Y así, la infinita resistencia de las máquinas a funcionar según lo previsto y lo mandado era el ejemplo y la colaboración de la infinita resistencia del pueblo a desaparecer convertido en Masa de Personas.
¡Si viérais, cada vez que se asomaba uno a los suburbios desolados de este Madrid mismo, edificados para la muerte y la miseria progresada, y se decía uno "Los niños que hayan nacido en estos bloques de desolación tienen ya que haber nacido muertos", y sin embargo, luego se encontraba por allí niños y muchachos, no todos, pero muchos, con los ojos más despiertos que nunca, y dispuestos a dejar hablar por sus bocas la herida del sentimiento y la inteligencia!
O ¡si viérais cómo, después de un siglo de Imperio de la Tecnocracia y machaqueo progresivo de su propaganda, se encontraba uno de vez en cuando, en pleno territorio del Desarrollo, un hombre poco viejo que se dedicaba a criar burros, que ya no servían para nada, y a fabricarles albardas de crin y esparto, y si os descuidábais, a venderos uno con albarda y todo!
La resistencia era inacabable. No contaban, no, los Amos con esa infinita resistencia de los corazones, como no contaban con la resistencia de los materiales y el necesario empeño de las máquinas en no funcionar según sus Planes y su Propaganda, en funcionar cada vez peor.

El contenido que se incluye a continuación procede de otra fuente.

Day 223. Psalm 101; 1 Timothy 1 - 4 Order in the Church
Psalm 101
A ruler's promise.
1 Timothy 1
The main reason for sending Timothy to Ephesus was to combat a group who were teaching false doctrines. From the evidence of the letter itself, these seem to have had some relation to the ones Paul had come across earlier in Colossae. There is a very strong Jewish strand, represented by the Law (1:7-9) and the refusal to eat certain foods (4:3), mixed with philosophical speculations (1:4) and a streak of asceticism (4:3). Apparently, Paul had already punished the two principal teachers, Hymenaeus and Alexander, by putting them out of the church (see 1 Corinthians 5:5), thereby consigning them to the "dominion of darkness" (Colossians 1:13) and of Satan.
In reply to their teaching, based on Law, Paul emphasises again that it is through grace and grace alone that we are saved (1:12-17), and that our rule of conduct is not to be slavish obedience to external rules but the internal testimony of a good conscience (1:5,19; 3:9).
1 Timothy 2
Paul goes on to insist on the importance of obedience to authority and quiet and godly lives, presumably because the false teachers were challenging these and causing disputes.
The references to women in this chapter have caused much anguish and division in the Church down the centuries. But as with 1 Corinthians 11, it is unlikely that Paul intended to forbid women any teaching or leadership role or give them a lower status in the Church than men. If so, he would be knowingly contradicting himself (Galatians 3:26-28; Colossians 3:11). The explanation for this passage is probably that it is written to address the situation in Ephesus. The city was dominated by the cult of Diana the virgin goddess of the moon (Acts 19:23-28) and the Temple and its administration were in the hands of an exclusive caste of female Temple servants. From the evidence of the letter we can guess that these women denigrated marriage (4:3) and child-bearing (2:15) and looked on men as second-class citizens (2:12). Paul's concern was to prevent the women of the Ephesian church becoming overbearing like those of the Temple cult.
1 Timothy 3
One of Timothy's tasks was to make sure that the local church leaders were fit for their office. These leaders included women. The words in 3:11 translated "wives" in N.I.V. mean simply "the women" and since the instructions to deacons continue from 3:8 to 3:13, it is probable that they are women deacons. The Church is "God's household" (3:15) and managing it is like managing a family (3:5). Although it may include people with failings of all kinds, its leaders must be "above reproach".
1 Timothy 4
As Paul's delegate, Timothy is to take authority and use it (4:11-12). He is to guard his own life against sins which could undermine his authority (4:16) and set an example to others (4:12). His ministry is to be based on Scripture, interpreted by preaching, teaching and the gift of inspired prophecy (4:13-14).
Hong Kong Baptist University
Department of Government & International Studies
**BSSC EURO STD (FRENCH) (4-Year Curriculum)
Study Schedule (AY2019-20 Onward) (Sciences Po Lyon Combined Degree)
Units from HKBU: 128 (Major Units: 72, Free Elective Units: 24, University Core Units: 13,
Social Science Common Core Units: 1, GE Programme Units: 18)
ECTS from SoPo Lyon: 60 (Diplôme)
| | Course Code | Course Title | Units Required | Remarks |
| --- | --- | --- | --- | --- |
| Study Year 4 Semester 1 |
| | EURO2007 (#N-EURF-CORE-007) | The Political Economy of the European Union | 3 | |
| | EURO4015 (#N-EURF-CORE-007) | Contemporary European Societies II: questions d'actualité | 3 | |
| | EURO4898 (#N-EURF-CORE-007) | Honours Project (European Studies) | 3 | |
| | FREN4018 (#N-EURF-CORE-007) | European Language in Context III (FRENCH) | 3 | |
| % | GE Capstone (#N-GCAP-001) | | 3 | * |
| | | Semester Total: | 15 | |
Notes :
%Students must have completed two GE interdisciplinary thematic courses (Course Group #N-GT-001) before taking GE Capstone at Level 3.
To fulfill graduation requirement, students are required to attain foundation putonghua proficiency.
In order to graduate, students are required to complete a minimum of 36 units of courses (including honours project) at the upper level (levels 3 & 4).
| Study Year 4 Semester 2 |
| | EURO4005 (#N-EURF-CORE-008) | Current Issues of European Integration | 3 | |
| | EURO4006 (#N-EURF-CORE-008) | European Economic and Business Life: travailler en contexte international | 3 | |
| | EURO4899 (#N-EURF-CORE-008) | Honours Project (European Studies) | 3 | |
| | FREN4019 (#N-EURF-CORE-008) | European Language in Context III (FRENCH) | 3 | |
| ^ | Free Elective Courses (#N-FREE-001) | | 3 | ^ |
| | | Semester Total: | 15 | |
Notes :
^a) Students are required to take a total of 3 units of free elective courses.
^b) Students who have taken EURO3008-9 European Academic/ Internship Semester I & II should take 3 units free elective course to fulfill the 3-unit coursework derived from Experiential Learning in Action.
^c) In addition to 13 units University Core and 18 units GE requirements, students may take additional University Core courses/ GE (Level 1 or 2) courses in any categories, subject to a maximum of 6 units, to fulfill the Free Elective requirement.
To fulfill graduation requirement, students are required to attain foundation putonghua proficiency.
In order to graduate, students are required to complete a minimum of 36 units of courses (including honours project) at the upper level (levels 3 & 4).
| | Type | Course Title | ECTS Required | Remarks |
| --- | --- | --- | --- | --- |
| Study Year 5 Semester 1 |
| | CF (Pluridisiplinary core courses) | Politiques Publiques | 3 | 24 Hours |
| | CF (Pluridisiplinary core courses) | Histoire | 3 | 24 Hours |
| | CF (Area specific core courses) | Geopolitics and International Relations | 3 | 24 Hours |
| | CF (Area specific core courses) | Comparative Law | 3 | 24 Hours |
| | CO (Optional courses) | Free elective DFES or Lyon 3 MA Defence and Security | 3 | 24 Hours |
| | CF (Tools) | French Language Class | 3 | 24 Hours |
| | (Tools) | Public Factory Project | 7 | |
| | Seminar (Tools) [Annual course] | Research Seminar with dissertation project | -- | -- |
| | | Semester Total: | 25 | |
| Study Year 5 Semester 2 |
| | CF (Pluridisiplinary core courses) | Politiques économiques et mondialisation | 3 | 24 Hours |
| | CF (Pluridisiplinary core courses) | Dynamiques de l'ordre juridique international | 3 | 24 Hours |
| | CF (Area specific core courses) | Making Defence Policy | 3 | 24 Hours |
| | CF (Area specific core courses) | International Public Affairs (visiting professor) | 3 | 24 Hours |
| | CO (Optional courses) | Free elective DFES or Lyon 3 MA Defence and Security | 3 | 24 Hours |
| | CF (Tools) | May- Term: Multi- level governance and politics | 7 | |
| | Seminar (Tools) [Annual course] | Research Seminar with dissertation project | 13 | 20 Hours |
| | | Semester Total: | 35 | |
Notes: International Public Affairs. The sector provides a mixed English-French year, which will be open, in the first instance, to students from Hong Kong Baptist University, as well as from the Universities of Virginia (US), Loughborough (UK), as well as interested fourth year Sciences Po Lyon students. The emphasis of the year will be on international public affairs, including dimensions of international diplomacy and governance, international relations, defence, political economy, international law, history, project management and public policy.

En fin, de esa rebelión y resistencia habéis nacido vosotros, benditos olvidos míos, en medio de la catástrofe y las ruinas de la ilusión. No iban Ellos a vencer (ya lo habéis visto), iba una y otra vez a florecer el sentido común que seguía latiendo por debajo; y la traición sorda y acumulativa de sus propias máquinas iba a ser el mostrenco y bendito aliado de la gente viva.
Cierto que, entre tanto y no, ¡cuánta ilusión y sufrimiento inútil, cuánto despilfarro de riquezas y palabras para nada!
Pero ea, qué se le va a hacer: así es la guerra.
Por lo menos, ya sabéis vosotros, corazoncitos, cuál es el tipo de idealismo y de fe en el Futuro que dominaba entre nosotros y justificaba la administración de muerte; la fe y el ideal contra los que tendréis que seguiros defendiendo.
¡Que nunca os vuelvan a meter en otra como ésta, viditas desconocidas!
Desde el abismo del no ser os lleguen mis desesperaciones y cariños, y, salud!